Thursday, 7 May 2009

Garden pests.

I am a cat person. I don’t mean that I have whiskers and a long tail and lick my, erm, fur. I mean that I have had cats for years. For the sake of impartiality, I love dogs. It’s just that cat’s are easier to maintain.

Like a child with a new savings account, cats leave small deposits. The thing is, these deposits don’t gather much interest. Like a Swiss child with a new bank account, the deposits are usually buried deeply and are not easily seen. The problems began when my sister’s cat came to lodge with us. He is a lovely, affectionate and playful cat but I’m sure he is reincarnated. In an earlier life he was an Apollo astronaut as he loves to recreate moon craters in my flower beds. No other cat that I have been a servant to has done this. TC must also be an amnesiac as he forgets to move all the soil back in to the hole he has just created. I’m sure I saw my elderly next door neighbour pick up and try to light a large cigar he had found on the grass. I hadn’t the heart to tell him!

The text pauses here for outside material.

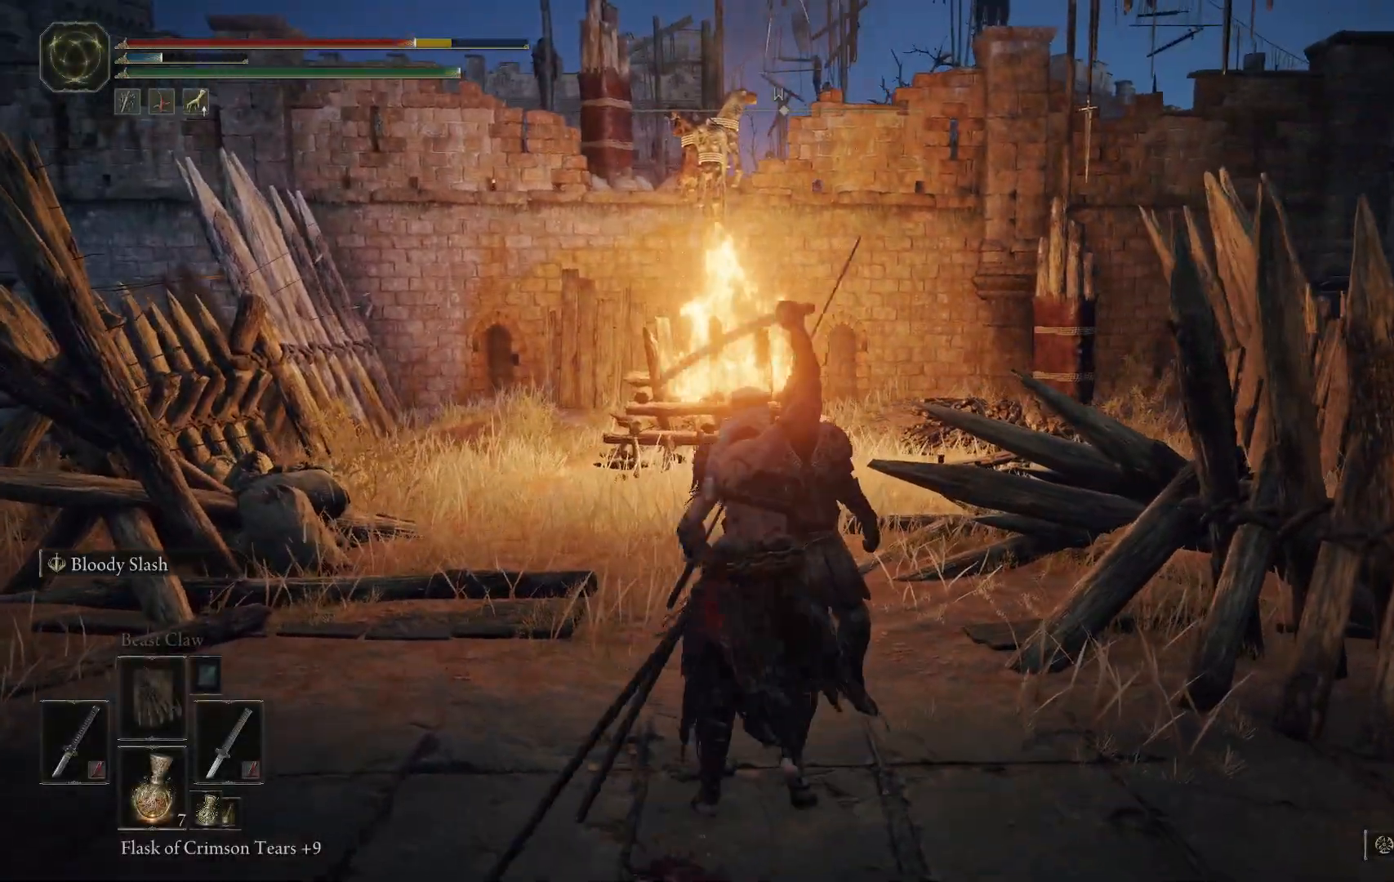
{"dt_ms": 500, "buttons": [], "left_stick": "up", "right_stick": "right", "events": [[250, "right_stick", "right"], [317, "R1", "down"], [333, "right_stick", "up-right"], [450, "right_stick", "right"], [467, "R1", "up"]]}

I didn’t see any tulips in my garden this year. TC removed them. I planted some spring bedding plants. TC removed them. This is a daily (or nightly) occurrence. He even does a balancing excavation act on 12” diameter terracotta pots, one of which had sticks in AND cotton twined around.



I have just taken out the remaining plants as they were looking a little sad where the exposed root balls had dried out in the warm weather. There is now a nice blank canvas for TC to perform his horticultural arts.

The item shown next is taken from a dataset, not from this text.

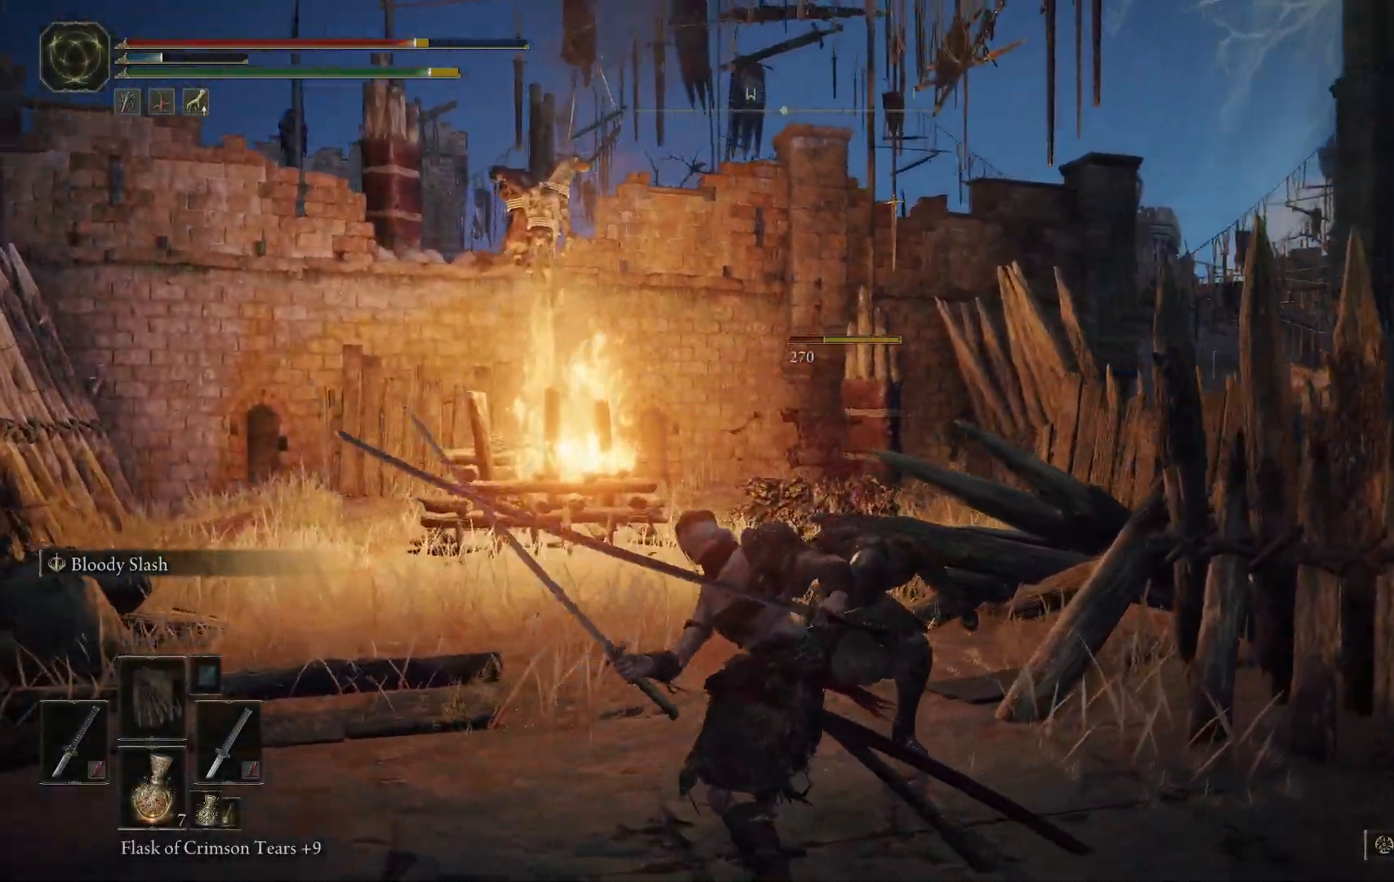
{"dt_ms": 500, "buttons": [], "left_stick": "up", "right_stick": "center", "events": [[83, "right_stick", "center"]]}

I will be setting up my flower bed irrigation system soon and hopefully this will deter him as the soil will be more moist and potentially less attractive to dig in. I haven’t tried pepper dust as yet but I did try citrus peel with no success. It tends to look rather unattractive too. I had great success with some small brown garden stakes intertwined with cotton. The cotton is heavy enough to annoy the cat as he tries to walk through it but not strong enough to cause entanglement problems.

I have covered the tops of the stakes with little ‘test tubes’ for safety. There is nothing worse that the proverbial poke in the eye with a sharp stick and sticks seem to be invisible when you are near them. The ‘test tubes’ used are a little water reservoir for Anthurium flower stems and I usually have quite a few of these hanging around.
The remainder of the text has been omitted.